→ **What the exercise asks**
What number of lines in the listing contain "GSMA"? Answer with that number only.

↓↓↓

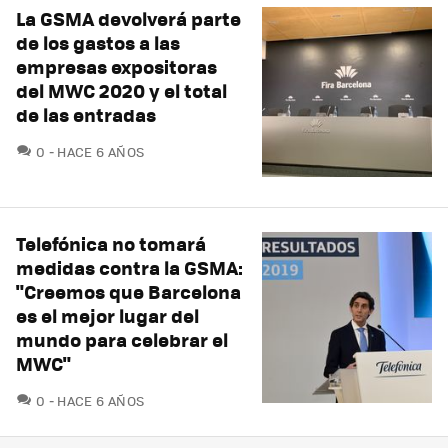
La GSMA devolverá parte
de los gastos a las
empresas expositoras
del MWC 2020 y el total
de las entradas
COMENTARIOS
0
HACE 6 AÑOS
Telefónica no tomará
medidas contra la GSMA:
"Creemos que Barcelona
es el mejor lugar del
mundo para celebrar el
MWC"
COMENTARIOS
0
HACE 6 AÑOS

↑↑↑

→ **Solved problem**
2